▶ _Extrait à lire_:
━━━━━━━━
De même, le contrat à durée indéterminée (CDI) est fait pour les entreprises prospères et les salariés qui souhaitent avoir un emploi stable. Les sociétés du CAC 40 offrent des CDI. Les entreprises qui débutent à peine préfèrent un contrat qui les engage moins. D’où l’idée du CPE.
Même s’il semblait rétrograde, il n’aurait pas modifié sensiblement le paysage social. De toute façon, une entreprise à bout de souffle licenciera ses salariés, quel que soit le statut dont ils bénéficient. C’est-à-dire que le CDI représente une titularisation fragile, sauf si l’entreprise est prospère. Mais un CDI dans une société qui ferme ses portes ne donne droit qu’à un licenciement, peut-être mieux indemnisé, mais pour autant que le salarié a passé quelques années dans l’entreprise. Or le CPE n’est (ou n’était) valable que deux ans. On ne voit pas bien quel retour à l’âge de pierre il aurait signifié.
CE N'EST PAS UNE CRISE HISTORIQUE, C'EST UNE MAUVAISE PASSE
Investir dans le secteur productif.
Pourtant, la question n’est pas là. La question porte sur le mal français, qui peut grosso modo s’expliquer par une insuffisance de croissance depuis trente ans. Si nous devons lutter contre la dette et les déficits publics, ce n’est pas seulement parce que nous devons respecter les critères de Maastricht (lesquels n’ont d’ailleurs pas été inventés ex nihilo pour empoisonner l’existence des Français, mais parce que les déficits orientent notre richesse vers le paiement des avantages sociaux, chômage, retraite, santé, au lieu de financer des emplois). S’il y a une correction à faire, ce ne peut être que dans ce domaine : nous devons réduire nos dépenses sociales parce que nous avons besoin d’investir de l’argent dans le secteur productif.
C’est un problème français. Le mal américain exige la thérapie inverse : il est temps que les Etats-Unis investissent dans leurs programmes sociaux et dans la protection de l’environnement. De même que la Grande-Bretagne, après avoir équilibré son budget pendant quelques années, a décidé il y a trois ans d’investir massivement dans les transports publics et l’éducation.
━━━━━━━━
▶ _Consigne A_:
Énumérez les avantages sociaux que, selon l'extrait, les déficits servent à payer.
▶ _Consigne B_:
Transcrivez le passage de l'extrait compris entre "Pourtant, la question" et "l’argent dans le secteur productif.", ces deux bornes incluses.
▶ _Consigne C_:
Répondez d'après l'extrait :
(i) Pendant combien de temps le CPE est-il (ou était-il) valable ?
(ii) Depuis combien de temps dure l'insuffisance de croissance qui explique le mal français ?
(iii) Dans quels domaines la Grande-Bretagne a-t-elle décidé d'investir massivement ?
Les lignes ne jouent aucun rôle dans ce travail.
━━━━━━━━
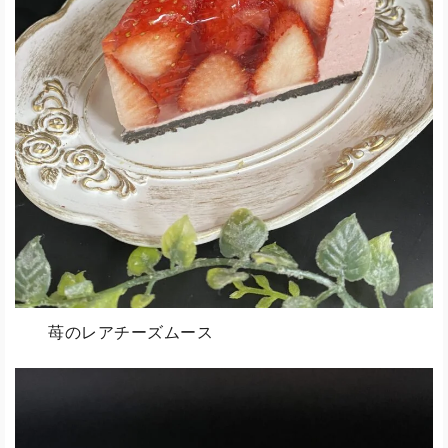
苺のレアチーズムース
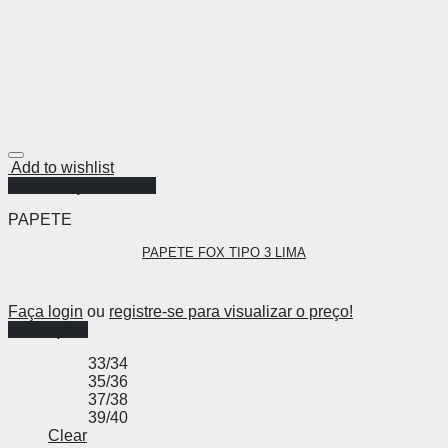
Add to wishlist
Visualização Rápida
PAPETE
PAPETE FOX TIPO 3 LIMA
Faça login
ou
registre-se para visualizar o preço!
Ver opções
33/34
35/36
37/38
39/40
Clear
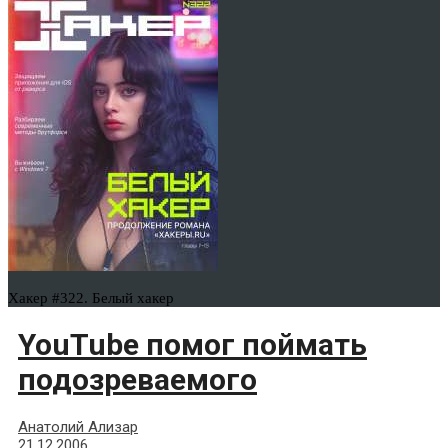
Хакер #322. Белый хакер
YouTube помог поймать
подозреваемого
Анатолий Ализар
21.12.2006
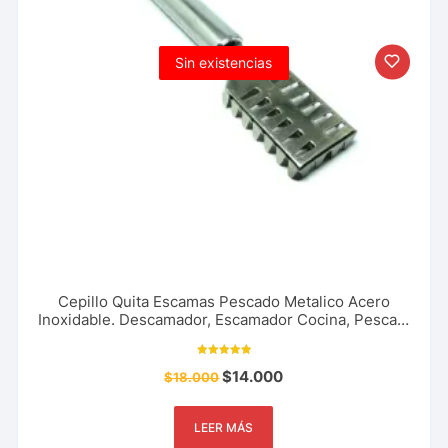
Sin existencias
Cepillo Quita Escamas Pescado Metalico Acero
Inoxidable. Descamador, Escamador Cocina, Pesca y
Mas
Valorado con
$
14.000
$
18.000
5.00
de 5
LEER MÁS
━━━━━━━━
▶ _Réponse finale A_:
chômage, retraite, santé

▶ _Réponse finale B_:
Pourtant, la question n’est pas là. La question porte sur le mal français, qui peut grosso modo s’expliquer par une insuffisance de croissance depuis trente ans. Si nous devons lutter contre la dette et les déficits publics, ce n’est pas seulement parce que nous devons respecter les critères de Maastricht (lesquels n’ont d’ailleurs pas été inventés ex nihilo pour empoisonner l’existence des Français, mais parce que les déficits orientent notre richesse vers le paiement des avantages sociaux, chômage, retraite, santé, au lieu de financer des emplois). S’il y a une correction à faire, ce ne peut être que dans ce domaine : nous devons réduire nos dépenses sociales parce que nous avons besoin d’investir de l’argent dans le secteur productif.

▶ _Réponse finale C_:
(i) Deux ans.
(ii) Trente ans.
(iii) Les transports publics et l'éducation.